Your goal: Reproduce the lines of the records verbatim, starting at the line that contains "- A25790: 无" and ending at the line that contains "- A29038: 男生3公里，女生2公里，可以骑车", with both of those lines included.

Data to process:
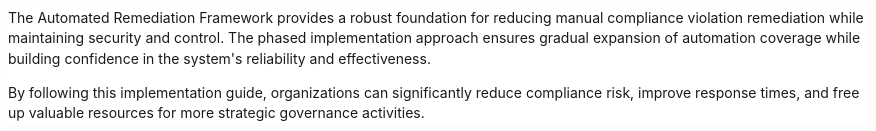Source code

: The Automated Remediation Framework provides a robust foundation for reducing manual compliance violation remediation while maintaining security and control. The phased implementation approach ensures gradual expansion of automation coverage while building confidence in the system's reliability and effectiveness.

By following this implementation guide, organizations can significantly reduce compliance risk, improve response times, and free up valuable resources for more strategic governance activities.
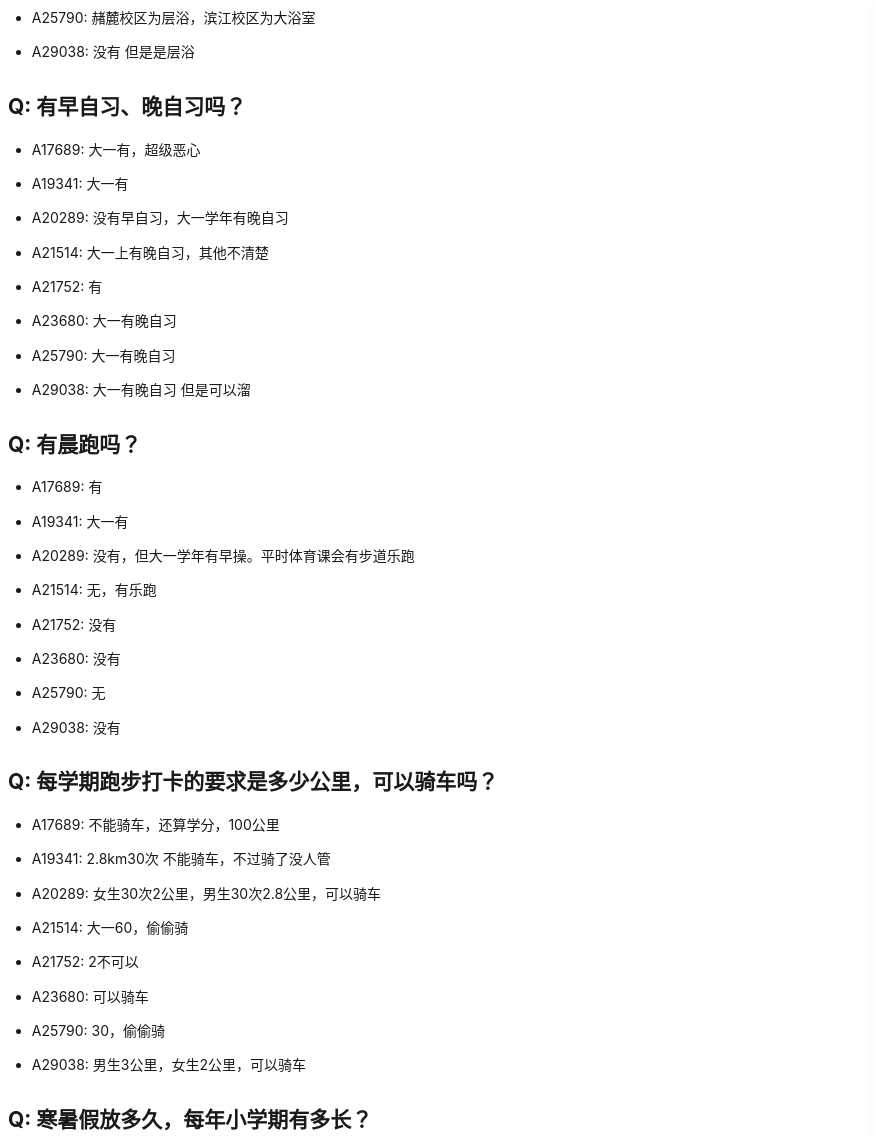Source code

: - A25790: 赭麓校区为层浴，滨江校区为大浴室

- A29038: 没有 但是是层浴

## Q: 有早自习、晚自习吗？

- A17689: 大一有，超级恶心

- A19341: 大一有

- A20289: 没有早自习，大一学年有晚自习

- A21514: 大一上有晚自习，其他不清楚

- A21752: 有

- A23680: 大一有晚自习

- A25790: 大一有晚自习

- A29038: 大一有晚自习 但是可以溜

## Q: 有晨跑吗？

- A17689: 有

- A19341: 大一有

- A20289: 没有，但大一学年有早操。平时体育课会有步道乐跑

- A21514: 无，有乐跑

- A21752: 没有

- A23680: 没有

- A25790: 无

- A29038: 没有

## Q: 每学期跑步打卡的要求是多少公里，可以骑车吗？

- A17689: 不能骑车，还算学分，100公里

- A19341: 2.8km30次 不能骑车，不过骑了没人管

- A20289: 女生30次2公里，男生30次2.8公里，可以骑车

- A21514: 大一60，偷偷骑

- A21752: 2不可以

- A23680: 可以骑车

- A25790: 30，偷偷骑

- A29038: 男生3公里，女生2公里，可以骑车

## Q: 寒暑假放多久，每年小学期有多长？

Exercise answer:
- A25790: 无

- A29038: 没有

## Q: 每学期跑步打卡的要求是多少公里，可以骑车吗？

- A17689: 不能骑车，还算学分，100公里

- A19341: 2.8km30次 不能骑车，不过骑了没人管

- A20289: 女生30次2公里，男生30次2.8公里，可以骑车

- A21514: 大一60，偷偷骑

- A21752: 2不可以

- A23680: 可以骑车

- A25790: 30，偷偷骑

- A29038: 男生3公里，女生2公里，可以骑车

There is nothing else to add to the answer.